A pesquisadora Patrícia Morales, da comunidade do Passo dos Negros, em Pelotas, destacou a luta para reconhecimento da região como patrimônio cultural. “Aquele território tem vários patrimônios materiais e imateriais. Tem a última ponte feita por mãos negras na época da escravatura. Tem figueiras centenárias. Tem toda uma comunidade, entre humanos e não humanos, dentro daquele espaço que está sendo ameaçada de ser retirada, que estão abandonados”, denuncia. A região foi muito afetada pelas enchentes.
Apoio de parlamentares
O ato também recebeu apoio de parlamentares.

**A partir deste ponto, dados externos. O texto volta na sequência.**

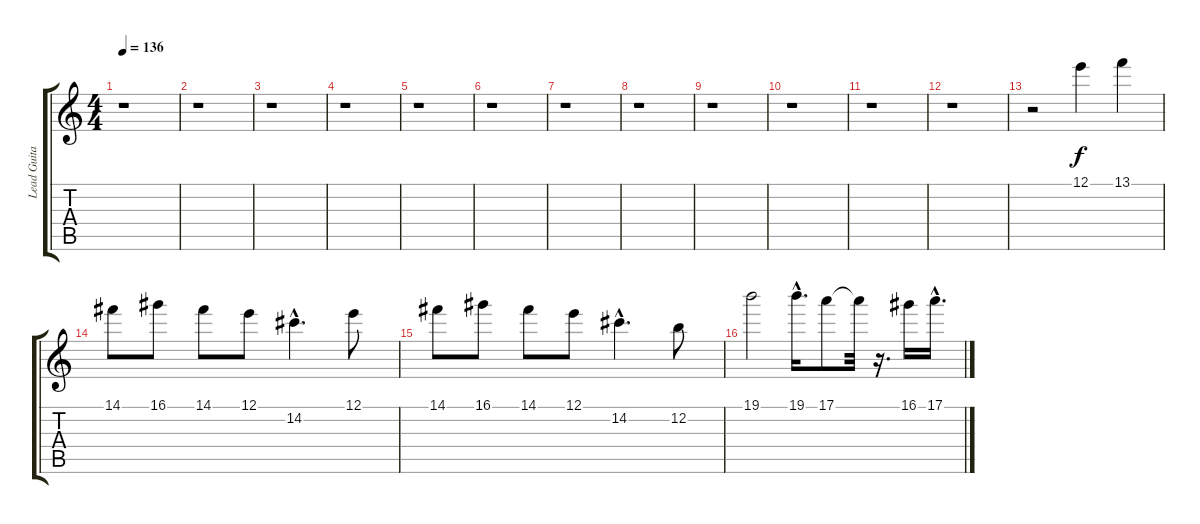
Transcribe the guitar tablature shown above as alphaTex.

\track ("Lead Guitar, Lenny" "Lead Guita") {instrument electricguitarmuted}
\staff {score tabs}
\tuning (E4 B3 G3 D3 A2 E2) {hide}
\ts (4 4)
\tempo 136
\clef g2
\ks c
r.1{dy f} |
r.1 |
r.1 |
r.1 |
r.1 |
r.1 |
r.1 |
r.1 |
r.1 |
r.1 |
r.1 |
r.1 |
r.2 12.1.4 13.1.4 |
14.1.8 16.1.8 14.1.8 12.1.8 14.2{hac}.4{d} 12.1.8 |
14.1.8 16.1.8 14.1.8 12.1.8 14.2{hac}.4{d} 12.2.8 |
19.1.2 19.1{hac}.16{d} 17.1.8 17.1{t}.32 r.16{d} 16.1.16 17.1{hac}.16{d}
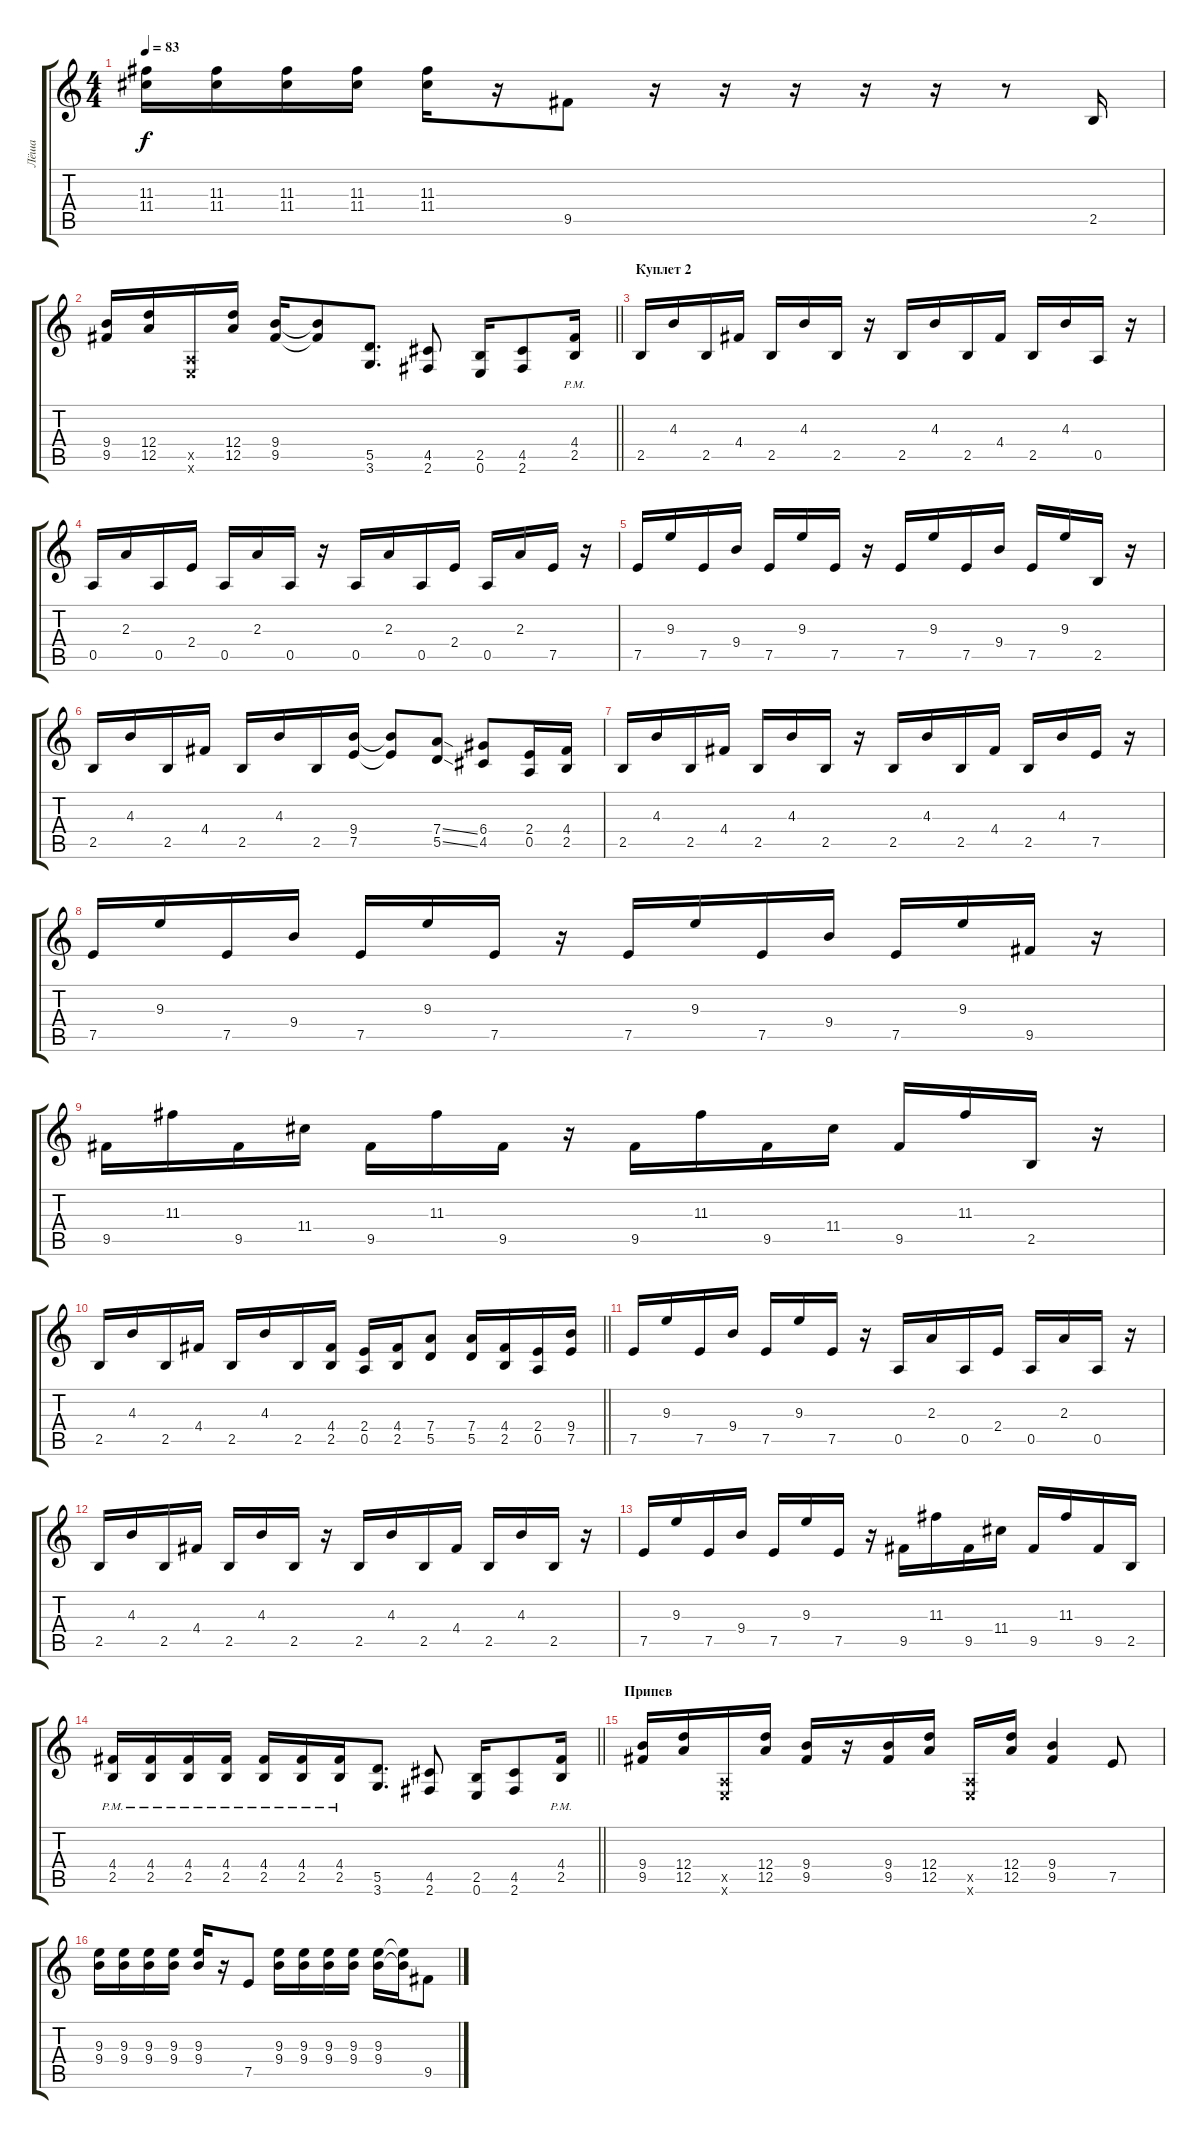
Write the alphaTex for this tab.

\track ("Лёша" "Лёша") {instrument overdrivenguitar}
\staff {score tabs}
\tuning (E4 B3 G3 D3 A2 E2) {hide}
\ts (4 4)
\tempo 83
\clef g2
\ks c
(11.3 11.4).16{dy f} (11.3 11.4).16 (11.3 11.4).16 (11.3 11.4).16 (11.3 11.4).16 r.16 9.5.8 r.16 r.16 r.16 r.16 r.16 r.8 2.5.16 |
\barLineRight lightlight
(9.4 9.5).16 (12.4 12.5).16 (0.5{x} 0.6{x}).16 (12.4 12.5).16 (9.4 9.5).16 (9.4{t} 9.5{t}).8 (5.5 3.6).8{d} (4.5 2.6).8 (2.5 0.6).16 (4.5 2.6).8 (4.4{pm} 2.5{pm}).16 |
\section ("" "Куплет 2")
2.5.16 4.3.16 2.5.16 4.4.16 2.5.16 4.3.16 2.5.16 r.16 2.5.16 4.3.16 2.5.16 4.4.16 2.5.16 4.3.16 0.5.16 r.16 |
0.5.16 2.3.16 0.5.16 2.4.16 0.5.16 2.3.16 0.5.16 r.16 0.5.16 2.3.16 0.5.16 2.4.16 0.5.16 2.3.16 7.5.16 r.16 |
7.5.16 9.3.16 7.5.16 9.4.16 7.5.16 9.3.16 7.5.16 r.16 7.5.16 9.3.16 7.5.16 9.4.16 7.5.16 9.3.16 2.5.16 r.16 |
2.5.16 4.3.16 2.5.16 4.4.16 2.5.16 4.3.16 2.5.16 (9.4 7.5).16 (9.4{t} 7.5{t}).8 (7.4{ss} 5.5{ss}).8 (6.4 4.5).8 (2.4 0.5).16 (4.4 2.5).16 |
2.5.16 4.3.16 2.5.16 4.4.16 2.5.16 4.3.16 2.5.16 r.16 2.5.16 4.3.16 2.5.16 4.4.16 2.5.16 4.3.16 7.5.16 r.16 |
7.5.16 9.3.16 7.5.16 9.4.16 7.5.16 9.3.16 7.5.16 r.16 7.5.16 9.3.16 7.5.16 9.4.16 7.5.16 9.3.16 9.5.16 r.16 |
9.5.16 11.3.16 9.5.16 11.4.16 9.5.16 11.3.16 9.5.16 r.16 9.5.16 11.3.16 9.5.16 11.4.16 9.5.16 11.3.16 2.5.16 r.16 |
\barLineRight lightlight
2.5.16 4.3.16 2.5.16 4.4.16 2.5.16 4.3.16 2.5.16 (4.4 2.5).16 (2.4 0.5).16 (4.4 2.5).16 (7.4 5.5).8 (7.4 5.5).16 (4.4 2.5).16 (2.4 0.5).16 (9.4 7.5).16 |
7.5.16 9.3.16 7.5.16 9.4.16 7.5.16 9.3.16 7.5.16 r.16 0.5.16 2.3.16 0.5.16 2.4.16 0.5.16 2.3.16 0.5.16 r.16 |
2.5.16 4.3.16 2.5.16 4.4.16 2.5.16 4.3.16 2.5.16 r.16 2.5.16 4.3.16 2.5.16 4.4.16 2.5.16 4.3.16 2.5.16 r.16 |
7.5.16 9.3.16 7.5.16 9.4.16 7.5.16 9.3.16 7.5.16 r.16 9.5.16 11.3.16 9.5.16 11.4.16 9.5.16 11.3.16 9.5.16 2.5.16 |
\barLineRight lightlight
(4.4{pm} 2.5{pm}).16 (4.4{pm} 2.5{pm}).16 (4.4{pm} 2.5{pm}).16 (4.4{pm} 2.5{pm}).16 (4.4{pm} 2.5{pm}).16 (4.4{pm} 2.5{pm}).16 (4.4{pm} 2.5{pm}).16 (5.5 3.6).8{d} (4.5 2.6).8 (2.5 0.6).16 (4.5 2.6).8 (4.4{pm} 2.5{pm}).16 |
\section ("" "Припев")
(9.4 9.5).16 (12.4 12.5).16 (0.5{x} 0.6{x}).16 (12.4 12.5).16 (9.4 9.5).16 r.16 (9.4 9.5).16 (12.4 12.5).16 (0.5{x} 0.6{x}).16 (12.4 12.5).16 (9.4 9.5).4 7.5.8 |
(9.3 9.4).16 (9.3 9.4).16 (9.3 9.4).16 (9.3 9.4).16 (9.3 9.4).16 r.16 7.5.8 (9.3 9.4).16 (9.3 9.4).16 (9.3 9.4).16 (9.3 9.4).16 (9.3 9.4).16 (9.3{t} 9.4{t}).16 9.5.8
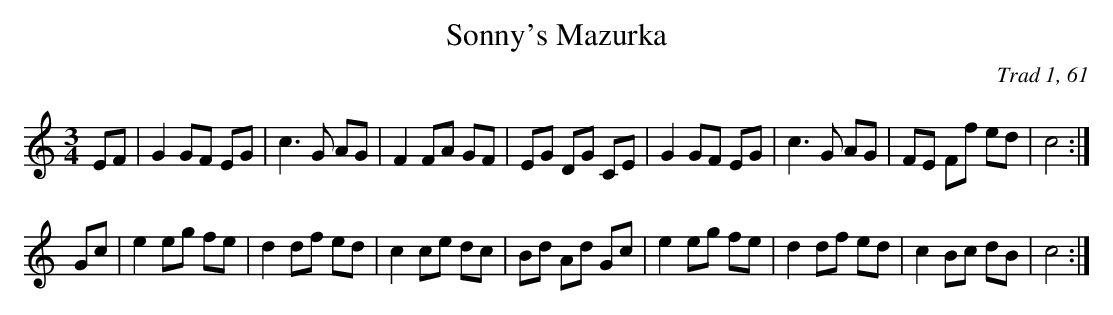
X:1
T:Sonny's Mazurka
C:Trad 1, 61
M:3/4
L:1/8
K:C
EF|G2 GF EG|c3 G AG|F2 FA GF|EG DG CE|\
G2 GF EG|c3 G AG|FE Ff ed|c4:|
Gc|e2 eg fe|d2 df ed|c2 ce dc|Bd Ad Gc|\
e2 eg fe|d2 df ed|c2 Bc dB|c4:|
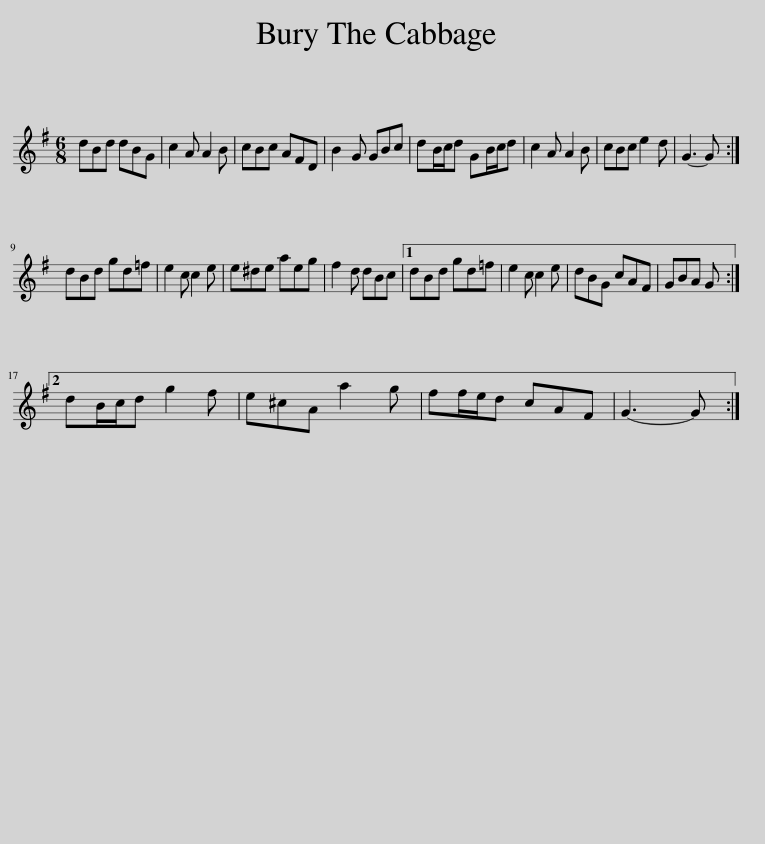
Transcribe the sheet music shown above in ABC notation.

X:1
L:1/8
M:6/8
I:linebreak $
K:G
V:1 treble
V:1
 dBd dBG | c2 A A2 B | cBc AFD | B2 G GBc | dB/c/d GB/c/d | %5
 c2 A A2 B | cBc e2 d | G3- G :|$ dBd gd=f | e2 c c2 e | %10
 e^de aeg | f2 d dBc |1 dBd gd=f | e2 c c2 e | dBG cAF | %15
 GBA G :|2$ dB/c/d g2 f | e^cA a2 g | ff/e/d cAF | G3- G :| %20
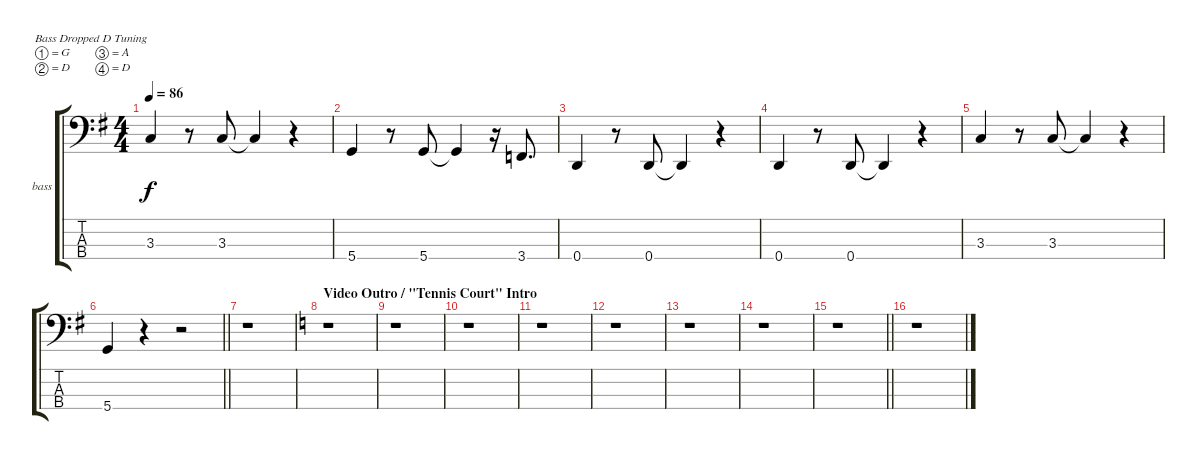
\defaultSystemsLayout 4
\bracketExtendMode groupsimilarinstruments
\firstSystemTrackNameOrientation horizontal
\otherSystemsTrackNameOrientation horizontal
\track ("bass" "bass") {instrument electricbassfinger}
\staff {score tabs}
\tuning (G2 D2 A1 D1)
\ts (4 4)
\tempo 86
\clef f4
\scale
0.333333
\ks g
3.3.4{dy f} r.8 3.3.8 3.3{t}.4 r.4 |
\scale
0.333333 5.4.4 r.8 5.4.8 5.4{t}.4 r.16 3.4.8{d} |
\scale
0.333333 0.4.4 r.8 0.4.8 0.4{t}.4 r.4 |
\scale
0.333333 0.4.4 r.8 0.4.8 0.4{t}.4 r.4 |
\scale
0.333333 3.3.4 r.8 3.3.8 3.3{t}.4 r.4 |
\scale
0.316327
\barLineRight lightlight
5.4.4 r.4 r.2 |
\scale
0.316327 r.1 |
\section ("" "Video Outro / \"Tennis Court\" Intro")
\scale
0.367347
\ks c
r.1 |
\scale
0.333333 r.1 |
\scale
0.333333 r.1 |
\scale
0.333333 r.1 |
\scale
0.333333 r.1 |
\scale
0.333333 r.1 |
\scale
0.333333 r.1 |
\scale
0.333333
\barLineRight lightlight
r.1 |
\scale
0.333333 r.1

A deputada federal Maria do Rosário (PT) cobrou a responsabilidade do Poder Público municipal pela manutenção do sistema anti-cheias. “Vemos os territórios populares da cidade, do Sarandi, do Humaitá, da Vila Farrapos, da região do 4º Distrito, do centro e das regiões todas da nossa cidade invadidas pela água dos bueiros que não receberam a manutenção, que foram descuidados pela atual gestão. A responsabilidade de um governo, antes de tudo, é a prevenção e o cuidado.”
Rosário chamou atenção ainda para o processo de reconstrução das cidades, o qual deve estar embasado numa lógica sustentável. “Onde nós não tenhamos apenas alguns decidindo qual é o futuro, porque o futuro pertence a quem está nessa praça, a quem conscientiza, a quem está nas cozinhas solidárias, a quem espalha a consciência, a quem busca a transformação. Ou o futuro será melhor, diferente, sustentável e ambientalmente referenciado, ou não haverá futuro para as cidades, para o Brasil e para o mundo”, defendeu.
Para o vereador Roberto Robaina (Psol), é preciso estar atento às escolhas diante dos processos eleitorais municipais que se aproximam. “[Precisamos] estabelecer um modelo local de desenvolvimento que faça uma aliança entre a cidade e o campo e que garanta que nós possamos contar com a solidariedade da pequena produção agrícola para garantir o abastecimento e a alimentação dos nossos trabalhadores, das nossas trabalhadoras e da nossa juventude”, aponta.
Ele chamou atenção para o aumento do empobrecimento como um efeito da catástrofe no estado. “Milhões de pessoas foram jogadas para um patamar inferior de condições materiais de existência. E, portanto, a luta contra a fome tem um valor fundamental e um governo comprometido com os trabalhadores têm que encarar esse desafio em aliança com o Movimento Sem Terra, com os pequenos agricultores e com toda a sociedade democrática que percebe que nós não podemos seguir no caminho da barbárie”, defende.
Também participaram do ato a deputada federal Reginete Bispo (PT), a deputada estadual Luciana Genro (Psol) e a vereadora Biga Pereira (PCdoB) e o vereador Jonas Reis (PT).
Diversas entidades se manifestaram também denunciando a negligência política e a necessidade de mudanças. Ao final, foi lida uma Carta elaborada pelos movimentos sociais que organizaram o ato.
O Brasil de Fato RS solicitou um posicionamento do governo do estado e da prefeitura de Porto Alegre, e aguarda retorno. O espaço segue disponível para atualização.